The foreign exchange (forex) reserves of China broke the threshold of 2.6 trillion US dollars, amid which, the euro may account for one quarter or so of the total forex reserves while the US dollar still takes up two-thirds, according to estimates by some investment institutions and experts.

In these years, with the downturn of the US economy, there is a new choice for China instead of the traditional currency for forex reserves – the euro which is considered by many policy-makers and experts from major economies including BRIC countries Brazil, Russia, India and China to be the priority.

With the increasing seriousness of the euro crisis, little effects by EU authorities have been seen. China carefully holds a go-and-look attitude and observes the changing situation because of the country’s uncertainty toward whether the debt crisis in the Euro zone is likely to continue diffusing and if the debts can be restructured or not.
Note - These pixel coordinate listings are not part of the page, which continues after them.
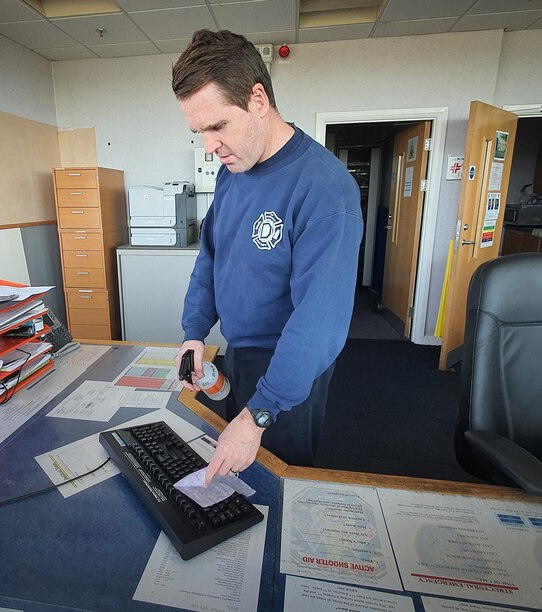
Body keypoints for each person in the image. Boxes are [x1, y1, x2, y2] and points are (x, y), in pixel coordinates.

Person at [170, 30, 362, 485]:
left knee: (277, 484)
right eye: (199, 132)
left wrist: (262, 410)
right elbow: (212, 257)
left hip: (291, 368)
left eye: (217, 126)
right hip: (240, 353)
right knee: (233, 476)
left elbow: (319, 320)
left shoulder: (324, 188)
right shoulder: (233, 170)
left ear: (258, 98)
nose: (209, 146)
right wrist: (194, 332)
The EU and International Monetary Fund (IMF) provided emergency assistance to Greece and Ireland, the two countries respectively confronting to sovereign debt infringement early in 2010. EU policymakers notably started a consideration to adjust 440 billion euros of aid fund including using the fund to purchase distressed treasury bonds (T-bonds).

On Dec 16, 2010, the European Central Bank (ECB) announced that its capital scale will be expanded from 5.8 billion euro to 10.5 billion euro, which is understood as a bigger buffering for the ECB in order to keep buying the distressed T-bonds of Greece, Ireland, Portugal and other trapped nations inside the EU.

On the other hand, although China worries about the spread of the crisis, the country’s stance on the current crisis boosts confidence of overcoming the difficulty facing Europe. Also on the Third China-EU High Level Economic and Trade Dialogue this year, China supported the EU and IMF’s stabilized measures in finance, and would assist some countries with sovereign debt crisis with actual deeds, said Wang Qishan, vice-premier of China.

Moreover, visiting Vice-Premier Li Keqiang vowed to help Europe solve its debt crisis as he started his three-nation European tour at the beginning of 2011. Li also expressed that China will buy more of the country's treasury bonds "depending on market conditions" during his visit in Spain.

So far, the ECB has merely purchased bonds valued around 70 billion euro at the secondary market. The scale of the European Financial Stability Fund still has its own limitations. On that context, many EU countries only pin their hope on China, the world’s largest developing country with huge market and economic potential, to takeover euro bonds on a large scale to settle the burning issue, which is unpractical and reluctant. Whereas, China also has different burdens such as high commodity prices needed to be solved urgently in the domestic market.

To deal with the impact and consequence of the debt crisis in Europe, China should proactively settle its harm. First, the fiscal deficit of government cannot be arranged at a high level, because the scale of deficits in the last two years is lingering near the warning line of 3 percent. Second, Chinese government should not issue too many treasury bonds in order to reduce repayment risk.

As a responsible rising star, China should also support and offer the aid within its means so as to stabilize the euro currency and economy in the Euro zone together with counterparts, which is beneficial not only for the global economy, but for its fast-growing economy’s healthy development.